The “Romance of Business” ad is composed of a letter from H. H. Munro (“Saki”), dealing with the great principle that all work worth doing has a broader appeal to the mind than mere mental exercise–has its spiritual side.

The ads reproduced are not the most remarkable of the series. It would be difficult to specify how one is better than another. But these three and a fourth, entitled “The Optimist,” are especially characteristic of the treatment of the entire campaign.

They put the indisputable stamp of high dignity on the business of retailing, and they are prophetic of the future important place which advertising must hold in commercial activities.

Primarily, a store, be it great or small, has for its function the selling of merchandise, the assembling and the distributing of commodities to those who need them. And primarily, the purpose of advertising is the selling of goods, with the additional function of establishing trade and building prestige. Yet it is notable in this series of anniversary ads, that merchandise as merchandise is dealt with only casually.

It is the ideals and the purposes behind the great institution whose signature appears on each ad that form the real theme. Plainly, it is an institution of service, of dignified endeavor, of creative thought, of constructive activities, of purposeful progress. Here are the chief captions of a part of the series:

“Moral Responsibility,” “The Favours of Progress,” “What of the Future?” “Markets of the World,” “Merchandise of the World,” “Romance of Commerce,” “Crystal Gazing” and “Charity.”

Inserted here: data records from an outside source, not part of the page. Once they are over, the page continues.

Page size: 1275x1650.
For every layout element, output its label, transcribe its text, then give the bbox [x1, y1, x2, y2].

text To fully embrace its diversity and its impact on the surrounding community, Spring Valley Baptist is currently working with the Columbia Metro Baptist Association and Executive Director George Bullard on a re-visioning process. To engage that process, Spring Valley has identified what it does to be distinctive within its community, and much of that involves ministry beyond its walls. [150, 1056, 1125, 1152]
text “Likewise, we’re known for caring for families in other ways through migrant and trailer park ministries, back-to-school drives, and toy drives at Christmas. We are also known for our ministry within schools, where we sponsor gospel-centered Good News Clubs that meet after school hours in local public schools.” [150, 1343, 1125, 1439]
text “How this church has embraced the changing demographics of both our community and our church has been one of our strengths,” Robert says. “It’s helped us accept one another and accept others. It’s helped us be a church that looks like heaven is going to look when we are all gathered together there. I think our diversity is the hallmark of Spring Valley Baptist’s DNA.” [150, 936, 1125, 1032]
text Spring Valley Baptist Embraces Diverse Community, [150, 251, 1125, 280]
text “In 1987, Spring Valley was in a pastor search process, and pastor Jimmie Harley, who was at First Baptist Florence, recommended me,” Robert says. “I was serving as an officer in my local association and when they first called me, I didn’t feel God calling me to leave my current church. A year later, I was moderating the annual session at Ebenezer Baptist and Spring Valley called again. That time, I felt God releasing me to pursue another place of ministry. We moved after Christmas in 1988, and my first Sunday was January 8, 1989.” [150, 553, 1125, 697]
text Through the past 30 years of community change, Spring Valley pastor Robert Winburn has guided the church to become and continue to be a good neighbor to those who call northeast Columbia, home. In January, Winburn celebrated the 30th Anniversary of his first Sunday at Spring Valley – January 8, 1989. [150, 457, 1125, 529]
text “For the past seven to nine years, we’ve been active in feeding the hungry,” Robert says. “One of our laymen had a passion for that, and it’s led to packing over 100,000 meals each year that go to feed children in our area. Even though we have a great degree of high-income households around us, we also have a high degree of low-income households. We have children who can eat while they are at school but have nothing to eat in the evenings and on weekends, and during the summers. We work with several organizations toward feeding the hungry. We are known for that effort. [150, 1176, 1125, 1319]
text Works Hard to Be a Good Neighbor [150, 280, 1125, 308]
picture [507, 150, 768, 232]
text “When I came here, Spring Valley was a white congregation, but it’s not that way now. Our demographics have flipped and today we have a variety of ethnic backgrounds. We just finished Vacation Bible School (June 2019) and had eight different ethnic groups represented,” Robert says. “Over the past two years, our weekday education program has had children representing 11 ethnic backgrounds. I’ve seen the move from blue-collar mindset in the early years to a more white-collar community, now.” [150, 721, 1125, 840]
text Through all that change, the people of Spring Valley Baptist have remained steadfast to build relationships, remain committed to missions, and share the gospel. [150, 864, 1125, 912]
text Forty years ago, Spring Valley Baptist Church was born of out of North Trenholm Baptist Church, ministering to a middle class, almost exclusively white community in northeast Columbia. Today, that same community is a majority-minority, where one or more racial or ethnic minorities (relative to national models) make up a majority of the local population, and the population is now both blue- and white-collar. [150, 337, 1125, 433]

The theme of the “Crystal Gazing” ad is the educational value of commercial intercourse among nations and the far-reaching influence of commerce in the world’s betterment. The text of this ad is from a personal interview granted to a director of Selfridge’s by Prince Guido Henckel von Donnersmark, one of the foremost and wealthiest members of the German nobility, and who is eighty-four years of age.

The “Charity” ad was the announcement of a day of the store’s Anniversary Week when a proportion of its profits was set apart to augment the fund for Schools for Mothers in Poplar, Stepney and Westminster.

These anniversary ads are notable in certain points in particular: First, they are the heralds of progress of an American store in the British metropolis. Serond, they are typical of the highest development in retail publicity–the kind that deals with the human and institutional sides of retailing. Third, they are, for the most part, expressions of favorable opinion from people of note and station in the world’s work.

And still they are ads, designed to put before a public the goods, the policies and the service of a retail house.